Throughout his career, Marsden Hartley employed the tenets of various styles, including post-impressionism, cubism, and expressionism, in creating his highly sensitive and personal works of art. In each case he proved himself to be a painter of remarkable range and insight. His aesthetic sensibility was defined by a highly developed sense of spirituality fused with intellect and was influenced by American transcendentalist writers like Ralph Waldo Emerson and Henry David Thoreau. Their belief in the great emotional benefits of contact with nature became a defining feature of Hartley’s art.
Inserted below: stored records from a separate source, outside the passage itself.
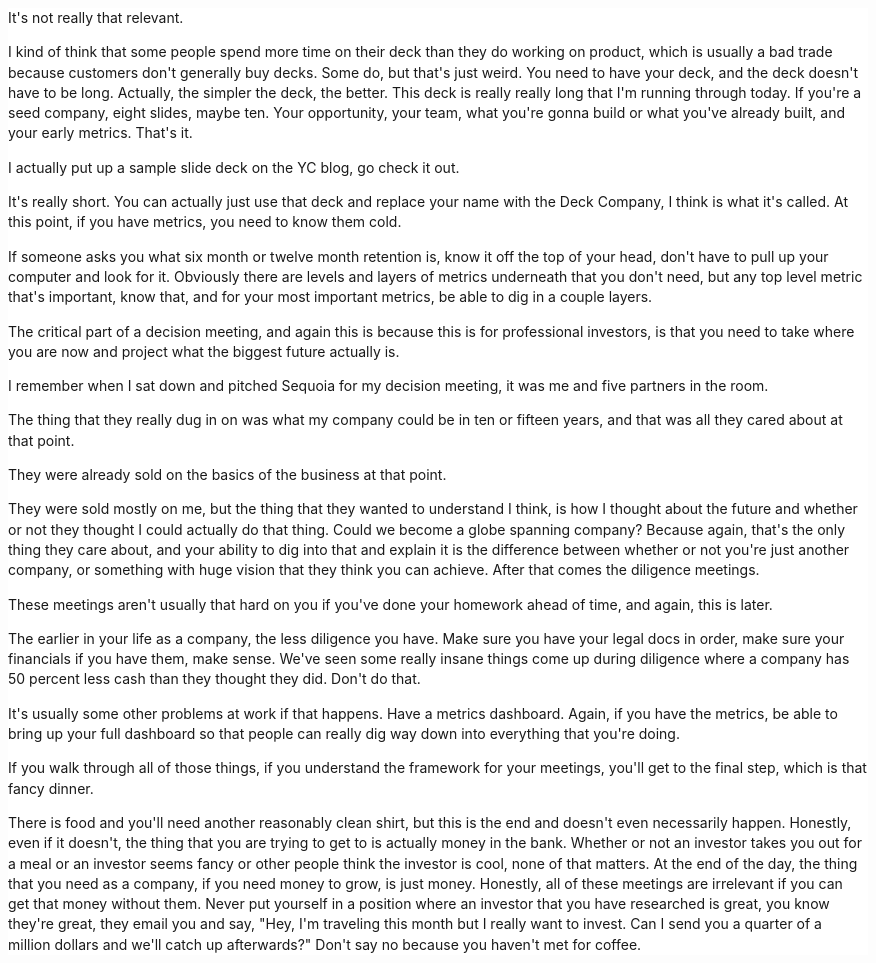 It's not really that relevant.

I kind of think that some people spend more  time on their deck than they do working on product, which is usually a bad  trade because customers don't generally buy decks. Some do, but that's just weird. You need  to have your deck, and the deck doesn't have to be long. Actually, the simpler  the deck, the better. This deck is really really long that I'm running through today.  If you're a seed company, eight slides, maybe ten. Your opportunity, your team, what you're  gonna build or what you've already built, and your early metrics. That's it.

I actually  put up a sample slide deck on the YC blog, go check it out.

It's  really short. You can actually just use that deck and replace your name with the  Deck Company, I think is what it's called. At this point, if you have metrics,  you need to know them cold.

If someone asks you what six month or twelve  month retention is, know it off the top of your head, don't have to pull  up your computer and look for it. Obviously there are levels and layers of metrics  underneath that you don't need, but any top level metric that's important, know that, and  for your most important metrics, be able to dig in a couple layers.

The critical  part of a decision meeting, and again this is because this is for professional investors,  is that you need to take where you are now and project what the biggest  future actually is.

I remember when I sat down and pitched Sequoia for my decision  meeting, it was me and five partners in the room.

The thing that they really  dug in on was what my company could be in ten or fifteen years, and  that was all they cared about at that point.

They were already sold on the  basics of the business at that point.

They were sold mostly on me, but the  thing that they wanted to understand I think, is how I thought about the future  and whether or not they thought I could actually do that thing. Could we become  a globe spanning company? Because again, that's the only thing they care about, and your  ability to dig into that and explain it is the difference between whether or not  you're just another company, or something with huge vision that they think you can achieve.  After that comes the diligence meetings.

These meetings aren't usually that hard on you if  you've done your homework ahead of time, and again, this is later.

The earlier in  your life as a company, the less diligence you have. Make sure you have your  legal docs in order, make sure your financials if you have them, make sense. We've  seen some really insane things come up during diligence where a company has 50 percent  less cash than they thought they did. Don't do that.

It's usually some other problems  at work if that happens. Have a metrics dashboard. Again, if you have the metrics,  be able to bring up your full dashboard so that people can really dig way  down into everything that you're doing.

If you walk through all of those things, if  you understand the framework for your meetings, you'll get to the final step, which is  that fancy dinner.

There is food and you'll need another reasonably clean shirt, but this  is the end and doesn't even necessarily happen. Honestly, even if it doesn't, the thing  that you are trying to get to is actually money in the bank. Whether or  not an investor takes you out for a meal or an investor seems fancy or  other people think the investor is cool, none of that matters. At the end of  the day, the thing that you need as a company, if you need money to  grow, is just money. Honestly, all of these meetings are irrelevant if you can get  that money without them. Never put yourself in a position where an investor that you  have researched is great, you know they're great, they email you and say, "Hey, I'm  traveling this month but I really want to invest. Can I send you a quarter  of a million dollars and we'll catch up afterwards?" Don't say no because you haven't  met for coffee.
A searching soul who looked for peace in travel and change of scenery, Hartley was affiliated with many of the defining persons and events of twentieth-century art. In 1909, he met the important New York artist and dealer Alfred Stieglitz, who not only gave him his first solo exhibition but also introduced him to the work of Cézanne, Matisse and Picasso. He visited Paris in 1912, becoming a regular at the salon of Gertrude and Leo Stein, and then spent time in Berlin, where he befriended many members of the Blaue Reiter group. In later years, he lived in New Mexico, Maine, Paris again, Bermuda and Nova Scotia.
Suffused with an elegiac feeling, despite the luscious beauty of the roses, Roses for Seagulls that Lost their Way may reference a tragic incident in the artist’s personal life. In 1936, while Hartley was staying with his friends, the Masons, in Nova Scotia, the family’s two sons, to whom the artist had grown especially close, and a cousin drowned during a fierce storm. The title of the work, with its allusion to being lost at sea, supports this interpretation.
Hartley’s mastery in the application of paint and as a colorist is fully evident here: the paint is thickly applied in some areas, yet remains delicate. The white roses are placed against a vibrant red background, and echo the red in the flowers’ centers along with yellow and subtle touches of purple. The green stems of the roses, lightened at their centers by a lighter green/yellow and small dabs of teal, seem to encase the flowers, while also threatening to overrun them. A white ribbon, which is arranged in the shape of a semi-abstracted seagull, ties them together. Roses for Seagulls that Lost their Way achieves a synthesis of emotion and nature: it is a bittersweet painting, mournful, yet executed brilliantly and with great beauty.